Der Generalsekretär der Hisbollah, Naim Qassem, hat direkte Gespräche über einen Waffenstillstand mit Israel erneut klar abgelehnt. „Diese direkten Verhandlungen und ihre Ergebnisse sind für uns bedeutungslos“, erklärte Qassem. Gleichzeitig formulierte er Bedingungen für mögliche indirekte Verhandlungen.
Konflikt seit September 2024
In einer schriftlichen Stellungnahme erinnerte Qassem daran, dass die Kämpfe seit dem 23. September 2024 andauern. Der 2. März sei dabei ein entscheidender Wendepunkt gewesen.

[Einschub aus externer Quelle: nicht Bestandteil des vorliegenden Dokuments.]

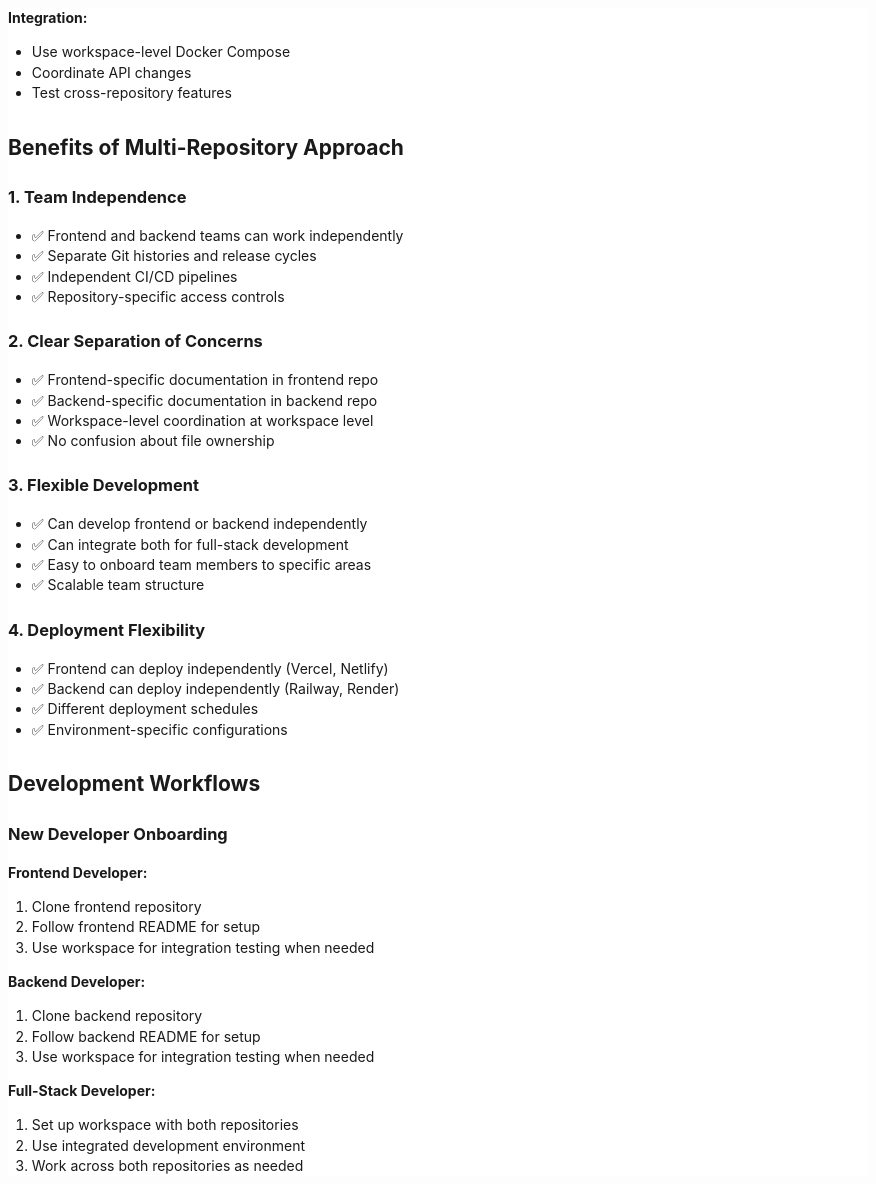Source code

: **Integration:**
- Use workspace-level Docker Compose
- Coordinate API changes
- Test cross-repository features

## Benefits of Multi-Repository Approach

### 1. Team Independence
- ✅ Frontend and backend teams can work independently
- ✅ Separate Git histories and release cycles
- ✅ Independent CI/CD pipelines
- ✅ Repository-specific access controls

### 2. Clear Separation of Concerns
- ✅ Frontend-specific documentation in frontend repo
- ✅ Backend-specific documentation in backend repo
- ✅ Workspace-level coordination at workspace level
- ✅ No confusion about file ownership

### 3. Flexible Development
- ✅ Can develop frontend or backend independently
- ✅ Can integrate both for full-stack development
- ✅ Easy to onboard team members to specific areas
- ✅ Scalable team structure

### 4. Deployment Flexibility
- ✅ Frontend can deploy independently (Vercel, Netlify)
- ✅ Backend can deploy independently (Railway, Render)
- ✅ Different deployment schedules
- ✅ Environment-specific configurations

## Development Workflows

### New Developer Onboarding

**Frontend Developer:**
1. Clone frontend repository
2. Follow frontend README for setup
3. Use workspace for integration testing when needed

**Backend Developer:**
1. Clone backend repository
2. Follow backend README for setup
3. Use workspace for integration testing when needed

**Full-Stack Developer:**
1. Set up workspace with both repositories
2. Use integrated development environment
3. Work across both repositories as needed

Er erklärte, dass die „Widerstandskräfte“ unterschiedliche militärische Strategien anwenden und warf der libanesischen Regierung vor, „einseitige und erniedrigende Zugeständnisse“ gemacht zu haben.
Fünf Bedingungen für eine Lösung
Qassem betonte, dass eine Rückkehr zur Situation vor März ausgeschlossen sei und kündigte an, auf israelische Angriffe weiterhin zu reagieren.
Für eine mögliche Lösung nannte er zentrale Voraussetzungen:
- vollständiger Stopp der Angriffe
- Rückzug Israels aus besetzten Gebieten
- Freilassung der Gefangenen
- Rückkehr der Zivilbevölkerung in ihre Wohnorte
- Beginn des Wiederaufbaus
„Ganz gleich, wie stark die Drohungen sind – wir werden uns nicht zurückziehen, nicht kapitulieren und nicht besiegt werden“, so Qassem.
Unterstützung indirekter Verhandlungen
Der Hisbollah-Chef sprach sich stattdessen für indirekte Gespräche aus. Die libanesische Regierung solle direkte Kontakte mit Israel beenden und auf indirekte Verhandlungswege setzen. Zudem forderte er die Rücknahme einer im März getroffenen Entscheidung, die den Widerstand und einen großen Teil der Bevölkerung kriminalisiere.
Keine Aufgabe der Waffen
Abschließend stellte Qassem klar, dass die Hisbollah nicht bereit sei, ihre militärische Stärke aufzugeben:
„Wir werden weder unsere Verteidigung noch unsere Waffen aufgeben.“
Die Spannungen zwischen Hisbollah und Israel bleiben damit hoch, eine diplomatische Lösung ist derzeit nicht absehbar.